------ Recorded information
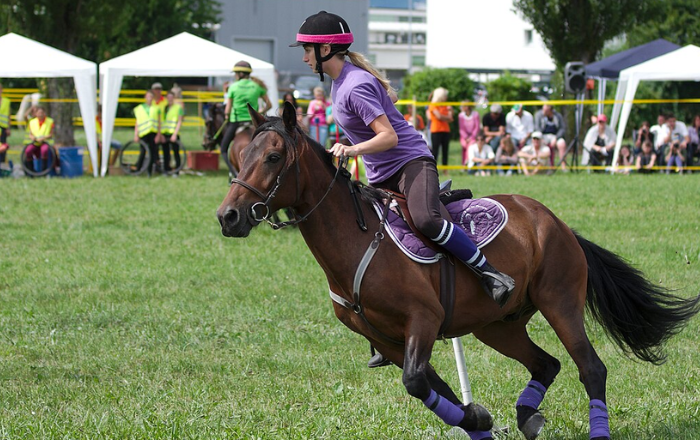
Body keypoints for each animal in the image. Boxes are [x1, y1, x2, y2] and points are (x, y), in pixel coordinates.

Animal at [216, 101, 696, 438]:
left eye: (273, 157)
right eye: (240, 157)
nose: (228, 217)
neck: (355, 241)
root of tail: (557, 223)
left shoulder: (423, 320)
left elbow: (416, 382)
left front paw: (478, 419)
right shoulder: (386, 339)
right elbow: (436, 391)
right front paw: (479, 421)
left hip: (559, 303)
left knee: (591, 369)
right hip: (497, 326)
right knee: (546, 365)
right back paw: (527, 415)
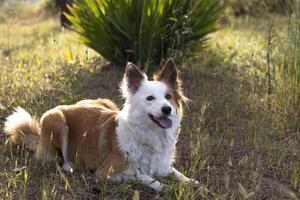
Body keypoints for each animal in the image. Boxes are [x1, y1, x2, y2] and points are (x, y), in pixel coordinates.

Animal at [3, 58, 199, 191]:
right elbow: (143, 176)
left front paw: (191, 182)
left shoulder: (163, 164)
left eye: (168, 97)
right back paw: (70, 166)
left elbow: (175, 172)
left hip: (106, 102)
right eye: (150, 98)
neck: (149, 133)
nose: (167, 109)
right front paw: (164, 186)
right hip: (55, 119)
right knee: (62, 159)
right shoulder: (106, 171)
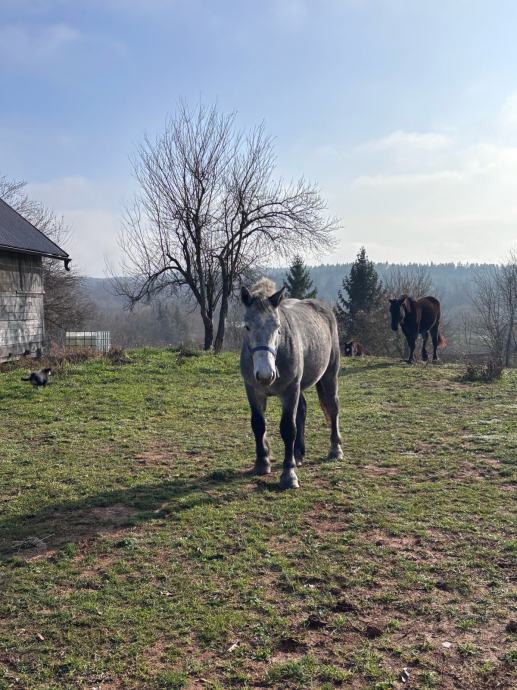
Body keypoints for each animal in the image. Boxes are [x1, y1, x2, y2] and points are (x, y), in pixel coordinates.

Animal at [240, 278, 343, 489]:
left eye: (277, 327)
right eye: (247, 326)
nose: (265, 375)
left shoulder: (289, 391)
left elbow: (288, 428)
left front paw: (289, 474)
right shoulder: (253, 391)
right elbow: (258, 425)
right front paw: (262, 462)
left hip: (329, 376)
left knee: (333, 407)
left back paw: (335, 449)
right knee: (302, 409)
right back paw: (298, 453)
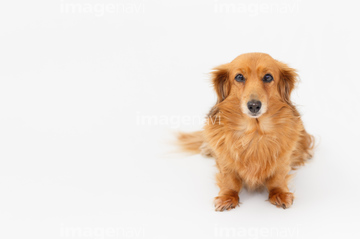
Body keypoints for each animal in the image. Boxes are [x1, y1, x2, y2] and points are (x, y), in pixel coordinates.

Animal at [179, 52, 314, 211]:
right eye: (239, 77)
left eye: (268, 77)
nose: (254, 105)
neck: (254, 132)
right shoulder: (225, 162)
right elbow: (229, 178)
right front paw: (227, 197)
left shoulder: (282, 160)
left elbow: (277, 177)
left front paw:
------------
Scan the records for the word "back", and copy each line where it is found.

right back paw: (527, 415)
right back paw: (70, 166)
left back paw: (335, 449)
right back paw: (298, 453)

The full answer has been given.